[Registration Closed] (Webinar) The 120th HGPI Seminar – Necessary Steps for Promoting the Integrated Provision of Palliative Care from Post-diagnosis to End-of-Life With Addressing Cancer Related Pain (October 10, 2023)
Pain is a significant factor that impairs quality of life (QOL) for patients and their families, making it a key policy topic. Recognizing this, Health and Global Policy Institute (HGPI) has held repeated discussions on measures for pain management since FY2022. As current evidence supports efficacy of pharmacological and non-pharmacological interventions provided by various specialties, it is urgent that Japan develops an integrated care provision system to deliver these forms of pain management through strengthened collaboration among different specialties and professionals.
Pain is associated with various diseases and palliative care is recommended as one method of supporting people living with pain, especially pain which accompanies life-threatening diseases. After the World Health Organization (WHO) revised its definition of palliative care in 2002, this form of care has expanded from palliative care that is provided during the terminal stage to include care provided during early stages, such as after diagnosis as well as during treatment, convalescence, and follow-up.
In Japan, advances in palliative care have mostly been centered around the field of cancer.
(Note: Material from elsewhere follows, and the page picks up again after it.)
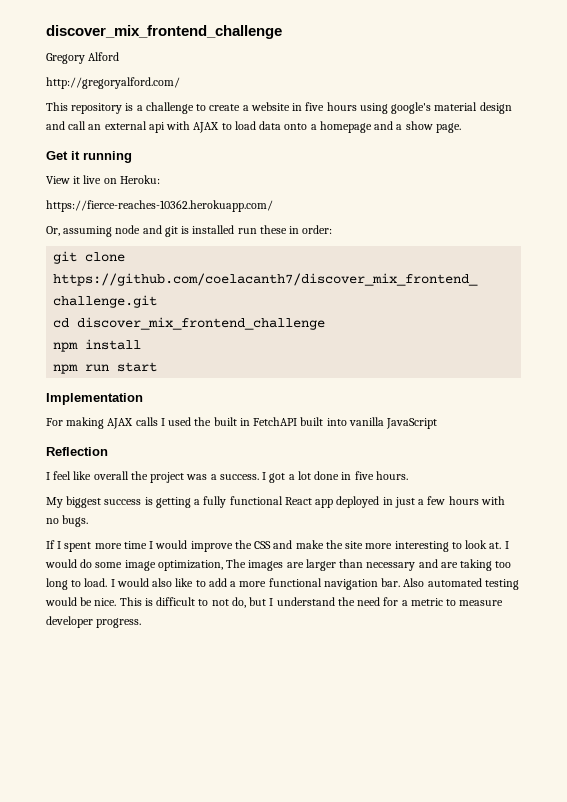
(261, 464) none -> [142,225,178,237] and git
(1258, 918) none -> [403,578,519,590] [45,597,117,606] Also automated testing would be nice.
In line with the expanded definition assigned to the concept of palliative care by the WHO, since the first phase of the Basic Plan to Promote Cancer Control Programs came into effect in 2007, it has included “Implementation of palliative care from the early stage of treatment” among its primary measures. Since its second phase, it has included “Implementation of palliative care from diagnosis,” expanding the stages at which management can be provided for the pain experienced by patients and their families.
For the upcoming HGPI Seminar, we will host Professor Masahiko Sumitani, who serves as Director of the Department of Pain and Palliative Medicine at the University of Tokyo Hospital. Professor Sumitani’s lecture will examine current circumstances surrounding palliative care in Japan and overseas, focusing on initiatives to provide integrated palliative care from early post-diagnosis to end-of-life, through follow-up and rehabilitation. He will also examine future prospects for this field.
*Please note that this seminar is available in Japanese only. An English report of this event will be published in due course.
- Speaker: Masahiko Sumitani (Department Director, Department of Pain and Palliative Medicine, The University of Tokyo Hospital; Associate Professor, Faculty of Medicine, The University of Tokyo)
- Date & Time: Tuesday, October10, 2023; from 18:30 to 19:45 JST
- Format: Online (Zoom webinar)
- Language: Japanese
- Participation fee: Free
- Capacity: 500
■ Speaker Profile:
Masahiko Sumitani Department Director, Department of Pain and Palliative Medicine, The University of Tokyo Hospital; Associate Professor, Faculty of Medicine, The University of Tokyo)
Masahiko Sumitani earned MD from the Faculty of Medicine at Tsukuba University. Subsequently, he completed PhD in Medicine at Department of Acute Critical Medicine (Anesthesiology), Osaka University, Graduate School of Medicine. He served as the Assistant professor at Department of Anesthesiology and Pain Relief Center, The University of Tokyo Hospital (2008-2012), the Department Director, Department of Medical Engineering, The University of Tokyo Hospital, and Lecturer, Faculty of Medicine, The University of Tokyo (2012-2014), and has been appointed as Department Director, Department of Pain and Palliative Medicine and Associate Professor at Tokyo University Hospital since 2014.
He also serves for many pain-related academic societies including but not limited to the Japanese Association for the Study of Pain, the Japan Neuroscience Society International Association for the Study of Pain and International Association for the Study of Pain. He has been nominated for a number of awards including Young Investigation Award for Clinical Study of the Japan Society for Clinical Anesthesia (2010).